> **WHAT TO DO**: Please print every record exactly as it stands, leaving out the pictures.

> **STUDY MATERIAL**:

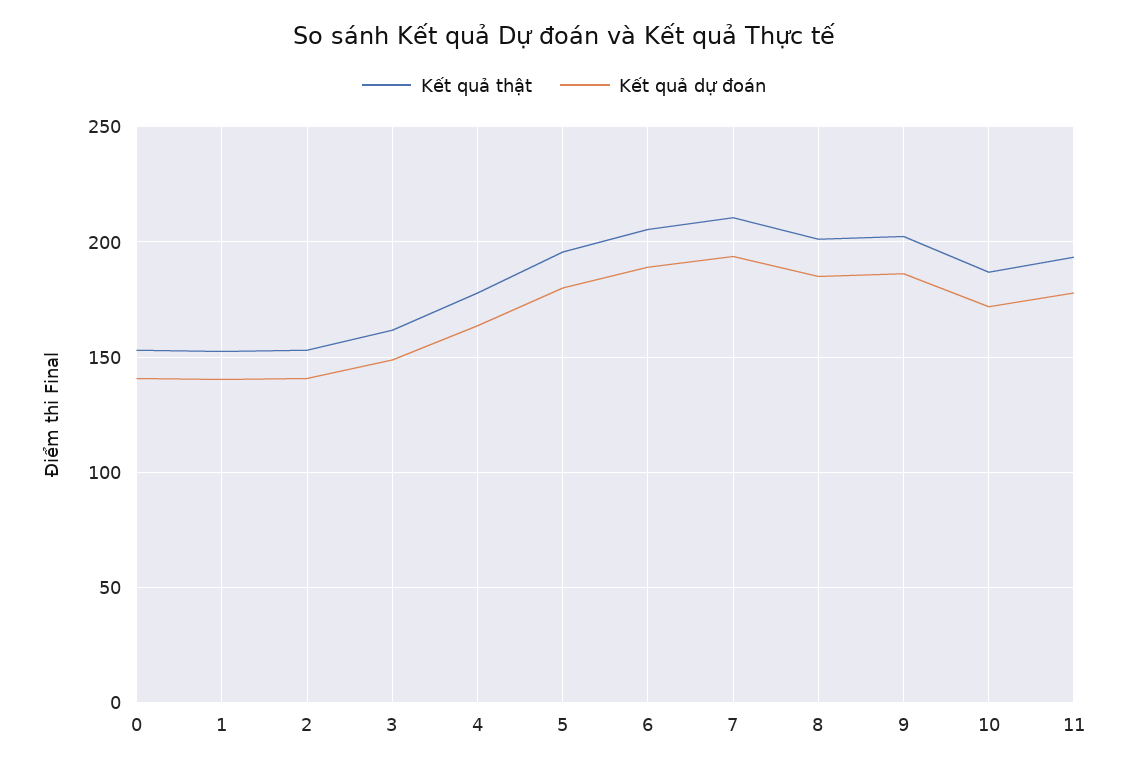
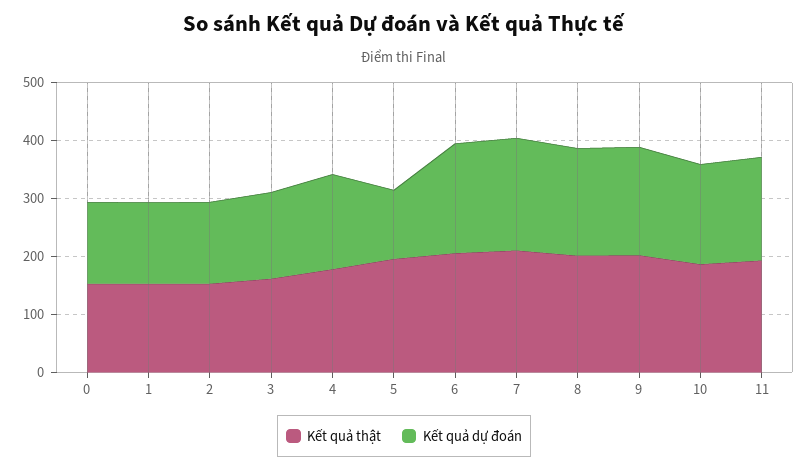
  {
    "Kết quả thật": {
      "0": 155,
      "1": 155,
      "2": 155,
      "3": 160,
      "4": 180,
      "5": 195,
      "6": 205,
      "7": 210,
      "8": 200,
      "9": 200,
      "10": 185,
      "11": 195
    },
    "Kết quả dự đoán": {
      "0": 140,
      "1": 140,
      "2": 140,
      "3": 150,
      "4": 165,
-     "5": 180,
+     "5": 120,
      "6": 190,
      "7": 195,
      "8": 185,
      "9": 185,
      "10": 170,
      "11": 180
    }
  }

> **OUTPUT FOR THIS EXERCISE**:
  {
    "Kết quả thật": {
      "0": 155,
      "1": 155,
      "2": 155,
      "3": 160,
      "4": 180,
      "5": 195,
      "6": 205,
      "7": 210,
      "8": 200,
      "9": 200,
      "10": 185,
      "11": 195
    },
    "Kết quả dự đoán": {
      "0": 140,
      "1": 140,
      "2": 140,
      "3": 150,
      "4": 165,
-     "5": 180,
+     "5": 120,
      "6": 190,
      "7": 195,
      "8": 185,
      "9": 185,
      "10": 170,
      "11": 180
    }
  }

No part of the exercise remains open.